WHAT THE TASK REQUIRES | Reproduce all the items below, swapping every "locality" for "site" and keeping everything else the same. Omit the pictures from your answer.

Rows from a dataset |
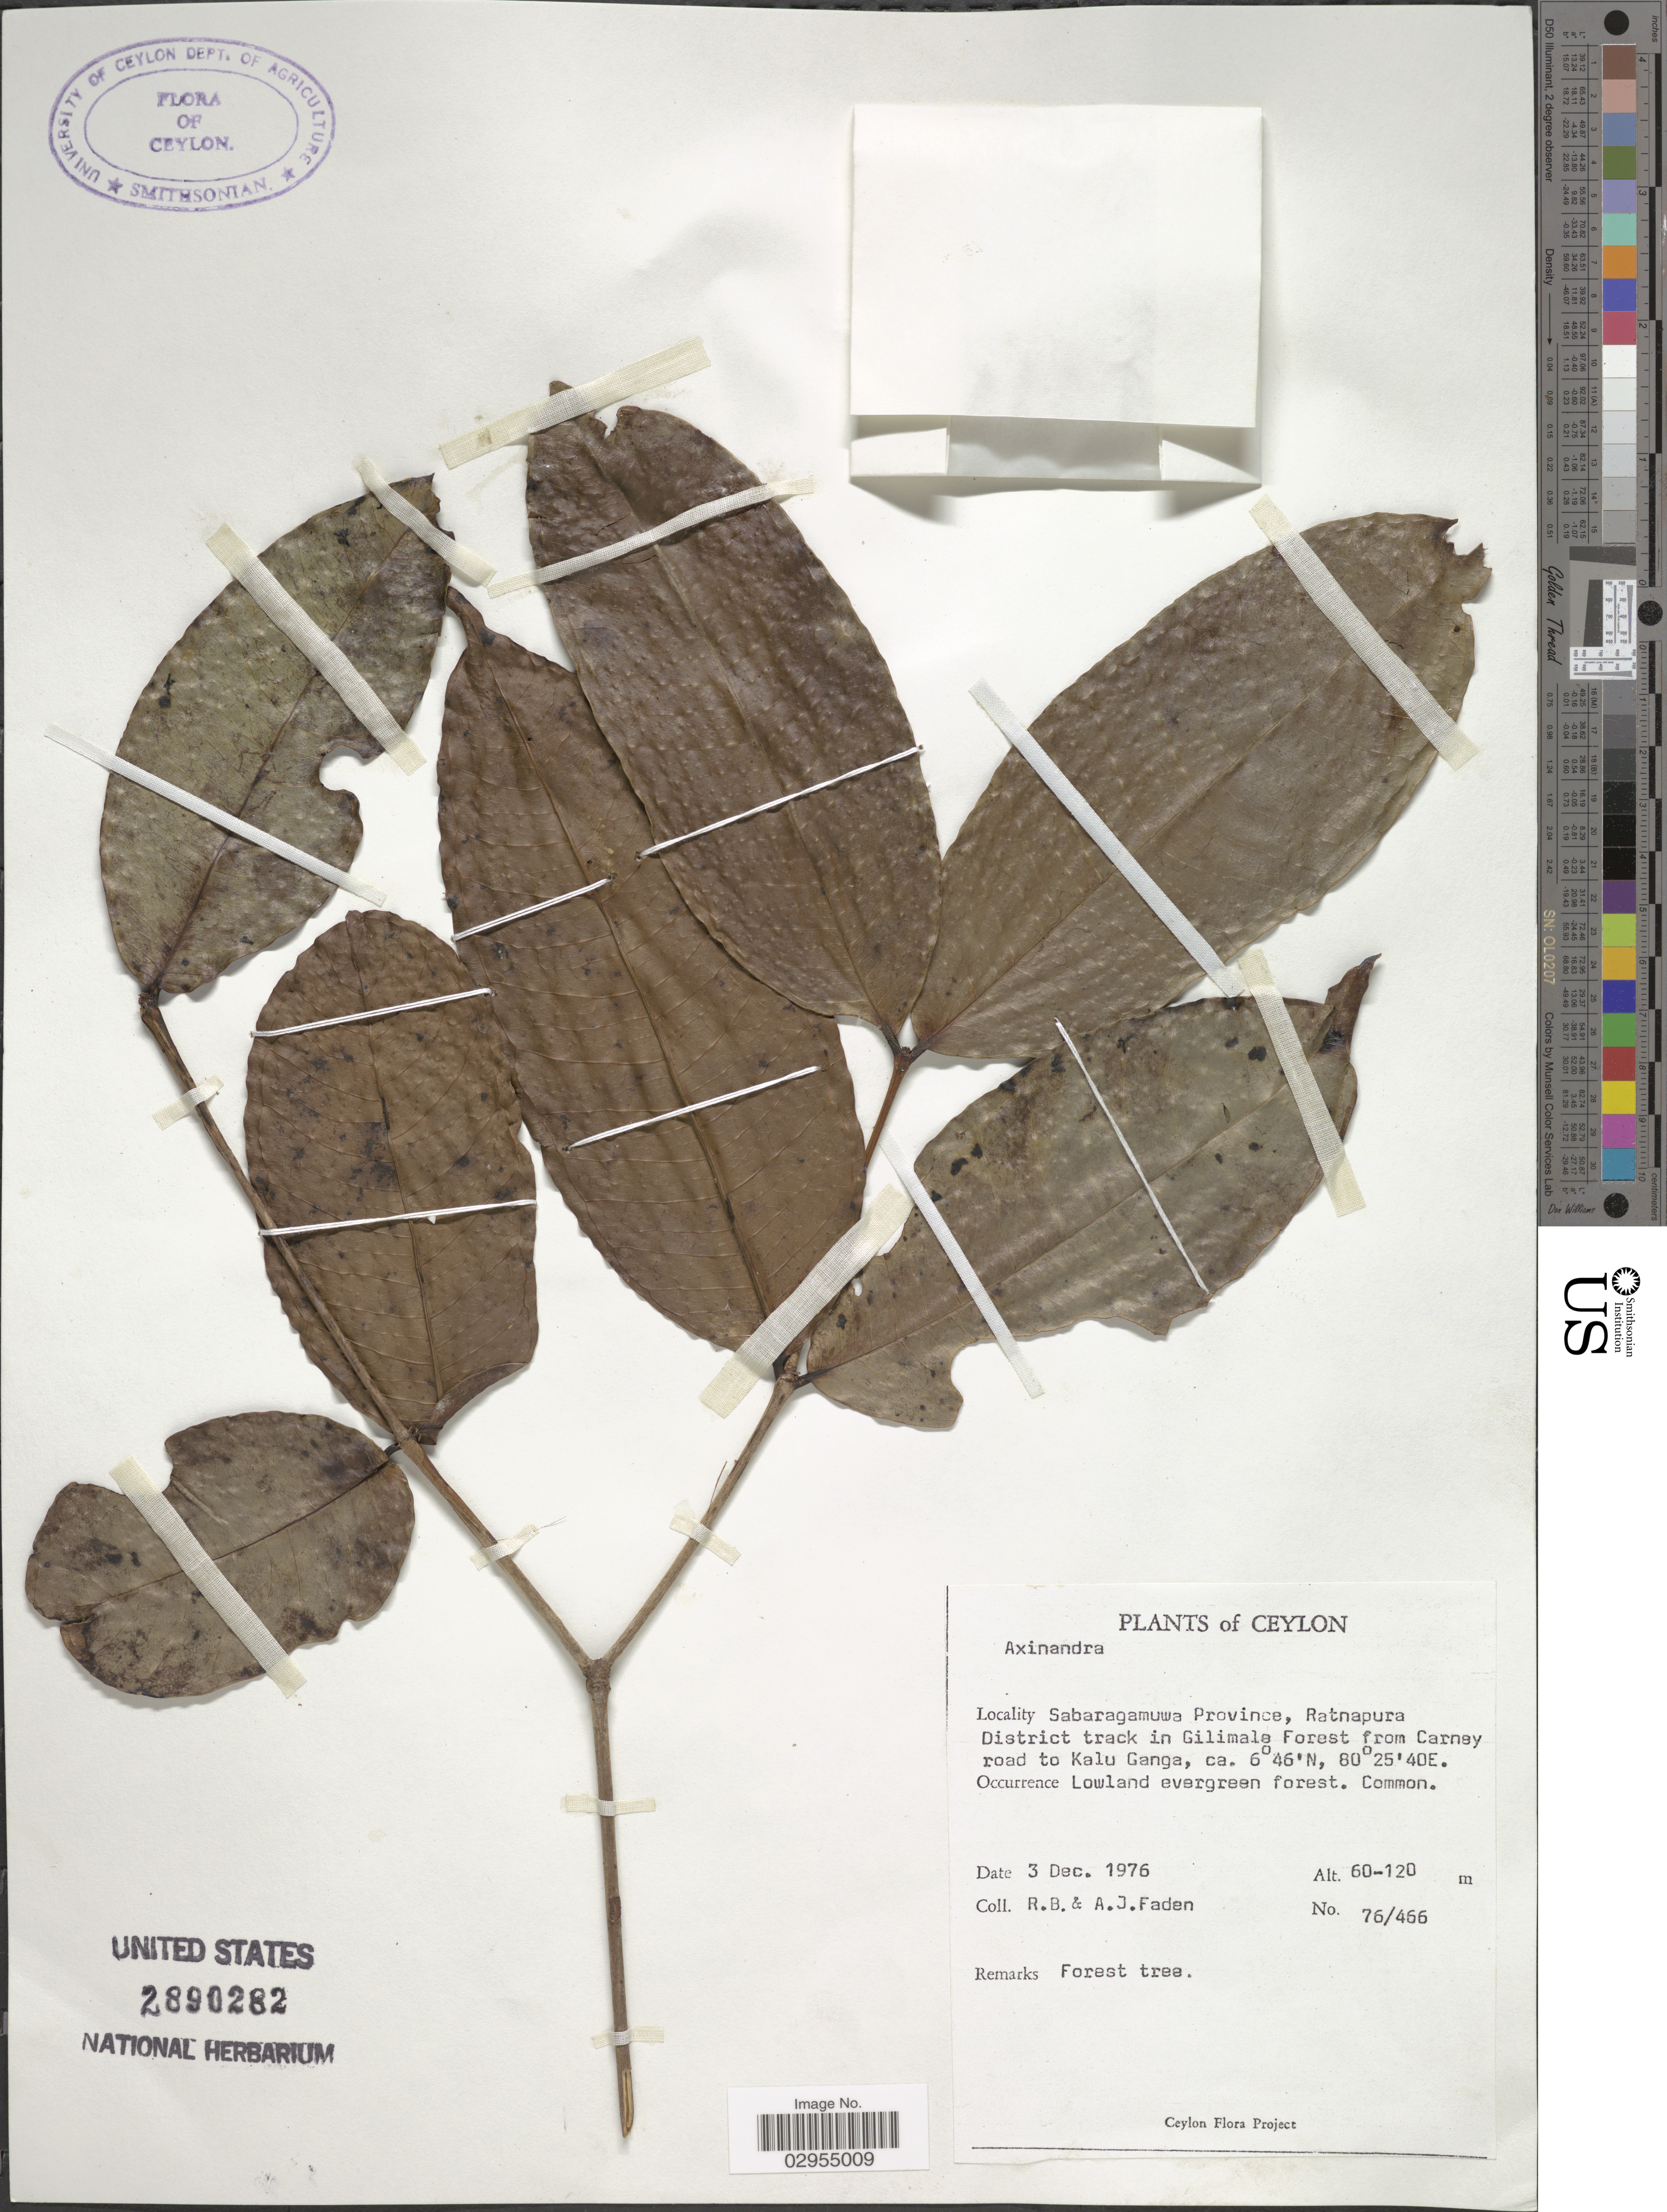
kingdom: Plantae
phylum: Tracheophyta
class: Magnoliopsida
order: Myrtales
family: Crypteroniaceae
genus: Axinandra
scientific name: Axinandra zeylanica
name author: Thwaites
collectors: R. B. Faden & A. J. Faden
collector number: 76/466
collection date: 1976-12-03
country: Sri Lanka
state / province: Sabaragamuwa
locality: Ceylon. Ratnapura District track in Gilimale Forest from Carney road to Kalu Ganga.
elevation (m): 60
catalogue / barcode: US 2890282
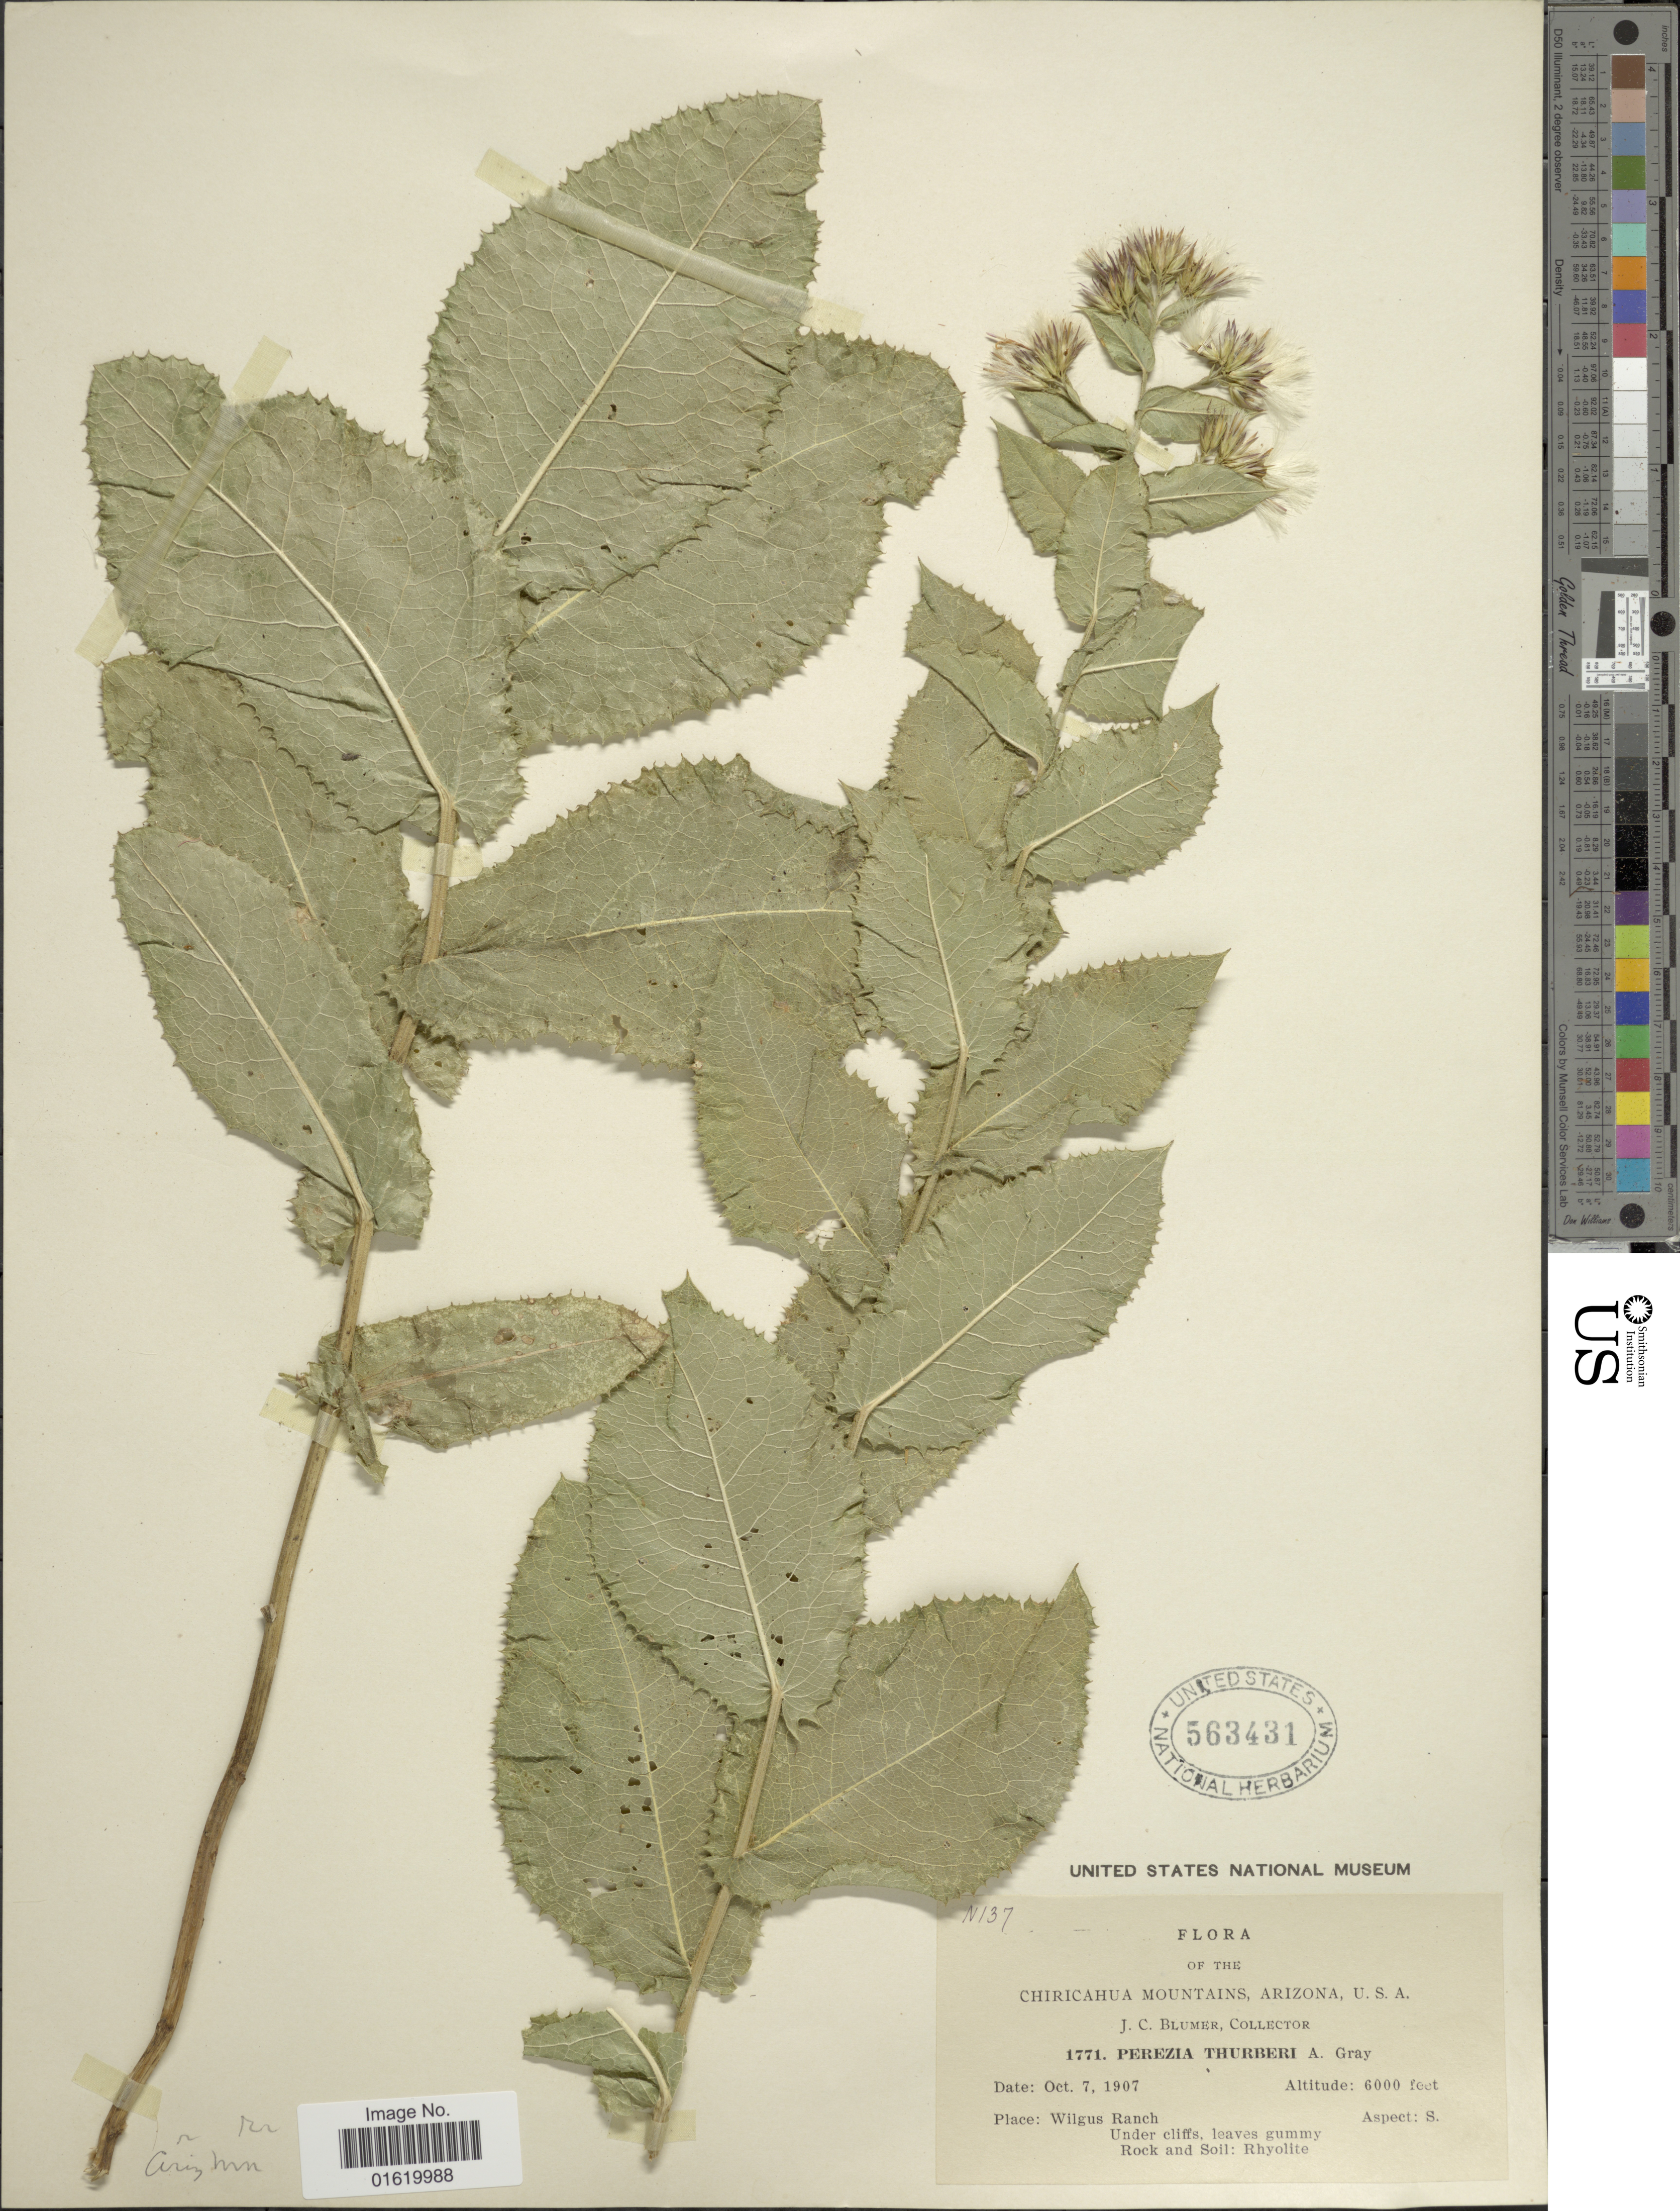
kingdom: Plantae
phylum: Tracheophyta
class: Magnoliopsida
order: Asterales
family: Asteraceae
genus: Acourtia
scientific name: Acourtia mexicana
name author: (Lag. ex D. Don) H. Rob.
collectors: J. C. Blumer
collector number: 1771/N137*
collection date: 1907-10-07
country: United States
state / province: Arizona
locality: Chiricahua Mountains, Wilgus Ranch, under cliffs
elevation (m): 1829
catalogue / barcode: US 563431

EXERCISE OUTPUT |
kingdom: Plantae
phylum: Tracheophyta
class: Magnoliopsida
order: Myrtales
family: Crypteroniaceae
genus: Axinandra
scientific name: Axinandra zeylanica
name author: Thwaites
collectors: R. B. Faden & A. J. Faden
collector number: 76/466
collection date: 1976-12-03
country: Sri Lanka
state / province: Sabaragamuwa
site: Ceylon. Ratnapura District track in Gilimale Forest from Carney road to Kalu Ganga.
elevation (m): 60
catalogue / barcode: US 2890282
kingdom: Plantae
phylum: Tracheophyta
class: Magnoliopsida
order: Asterales
family: Asteraceae
genus: Acourtia
scientific name: Acourtia mexicana
name author: (Lag. ex D. Don) H. Rob.
collectors: J. C. Blumer
collector number: 1771/N137*
collection date: 1907-10-07
country: United States
state / province: Arizona
site: Chiricahua Mountains, Wilgus Ranch, under cliffs
elevation (m): 1829
catalogue / barcode: US 563431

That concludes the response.